De voorschriften in artikel 38c lid 1 onder a jo. artikel 38c lid 2 Wet Bopz strekken mede tot bescherming van de patiënt tegen een ongerechtvaardigde inbreuk op zijn lichamelijke integriteit ( zie noot T.P.Widdershoven bij uw beslissing van 10 juli 2009 sub 3). Die schriftelijke beslissing houdt uitdrukkelijk de termijn in waarvoor zij geldt.
De schadevergoeding is in gevallen als van verzoekster uitdrukkelijk bepaald in artikel 41b Wet Bopz.
Zoals verzoekster heeft aangegeven in de klacht raakte ze in verwarring, in verdwaling, ze voelde zich heel slecht en wist niet wat ze zei door de spuit.
Haar advocaat geeft ter zitting — blijkens het proces-verbaal van 22 december 2015 — aan dat verzoekster nu nog steeds vraagt : wanneer houdt het nou op?

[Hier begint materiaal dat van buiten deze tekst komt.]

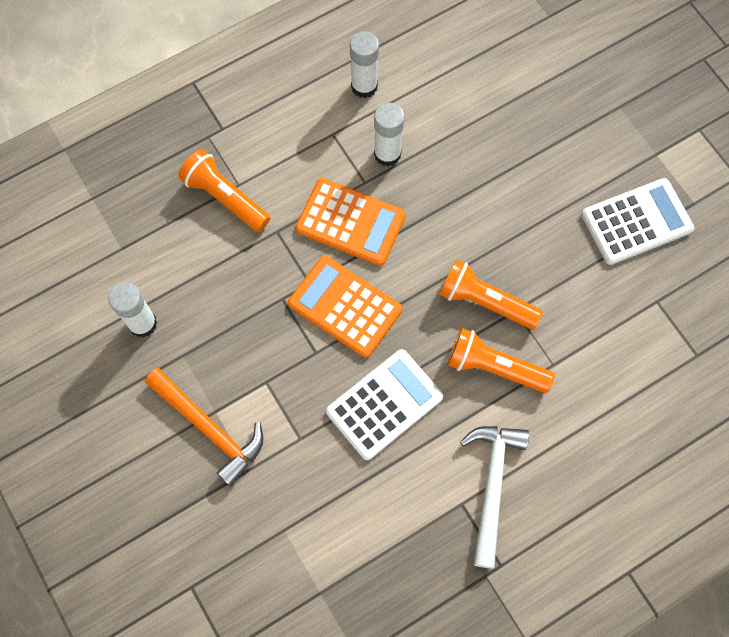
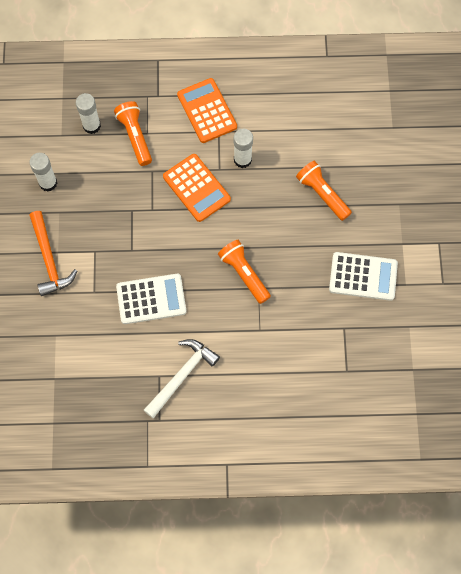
camera: 30 degrees right, 0 degrees up
orange calculator [288,256,402,358] -> orange calculator moved to [177,78,237,143]
white glue stick [350,31,379,98] -> white glue stick moved to [76,93,101,134]
orange flashlight [448,328,555,393] -> orange flashlight moved to [296,161,352,221]

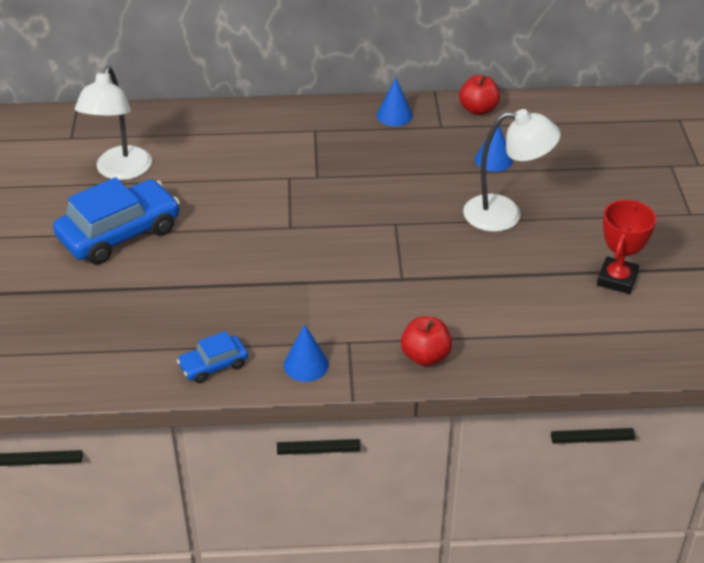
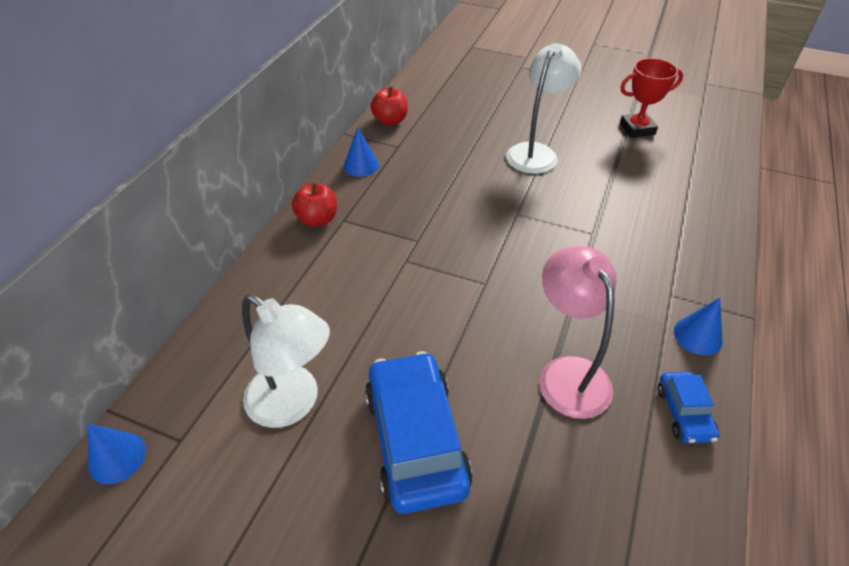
camera: 65 degrees left, 5 degrees up
red apple [401,316,452,366] -> red apple moved to [292,183,337,227]
blue cone [475,126,513,172] -> blue cone moved to [88,424,146,484]
red trophy [597,200,656,294] -> red trophy turned 60 degrees counterclockwise [620,58,683,138]
none -> pink lamp [539,246,616,419]

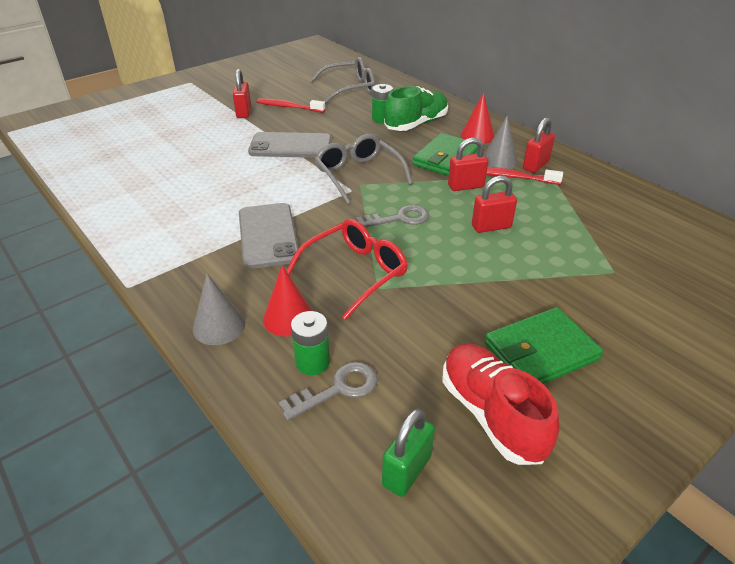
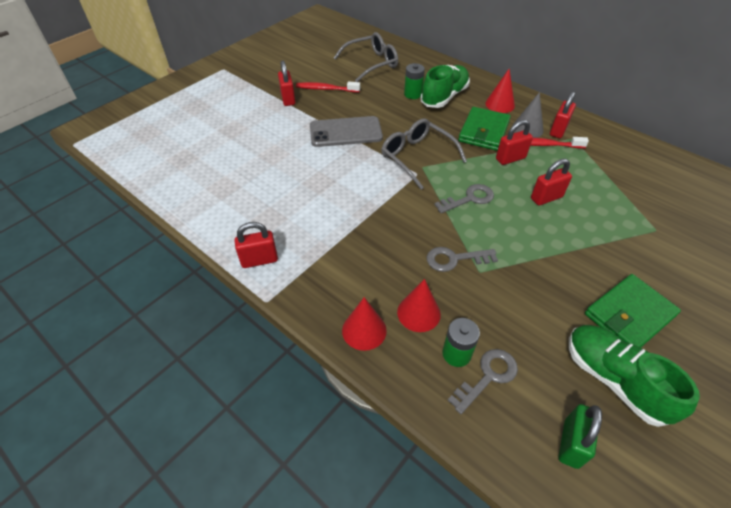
camera: 10 degrees left, 10 degrees up
grey cone [193,274,245,345] -> red cone [342,297,387,351]
grey phone [239,203,300,269] -> none
red glasses [286,219,408,320] -> grey key [427,247,498,272]
red shoe [442,344,560,465] -> green shoe [569,325,700,427]
none -> red padlock [234,222,278,268]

Zoals uit het proces-verbaal blijkt heeft verzoeksters advocaat aangevoerd:
‘… In de jurisprudentie is keer op keer herhaald dat het vermelden van de einddatum van de dwangbehandeling een wezenlijk vormvoorschrift is.(…) Juist voor de patiënt mag er geen onduidelijkheid bestaan (…) Nu het de schending van een wezenlijk vormvoorschrift betreft, had de klacht gegrond moeten worden verklaard, en dient dus de beslissing van de voor de behandeling verantwoordelijke psychiater te worden vernietigd. Schade en causaal verband is door verzoekster gesteld. Zij heeft nog steeds nadeel van de dwangbehandeling. Zij heeft pijn, is bang en functioneert als een robot…’
En:
‘… Indien de beslissing ex tune wordt vernietigd, is er geen concrete beslissing tot dwangbehandeling geweest. Het nadeel staat dan vast. …’.
Hij verwijst naar allerlei rechtspraak, onder meer naar uw beslissing van 10 april 2015. Dat de Rechtbank dus het verzoek om schadevergoeding heeft afgewezen is niet juist althans onbegrijpelijk althans onvoldoende gemotiveerd.
Dat verzoekster procedeert onder toevoeging 3IY5438 d.d. 18 februari 2016, waarvan een kopie hierbij wordt overgelegd;
Weshalve
Het de Hoge Raad der Nederlanden moge behagen te vernietigen de beschikking van de Rechtbank Limburg zittingsplaats Maastricht van 23 december 2015 met zodanige beschikking als Uw Hoge Raad in goede justitie zal vermenen te behoren, kosten rechtens.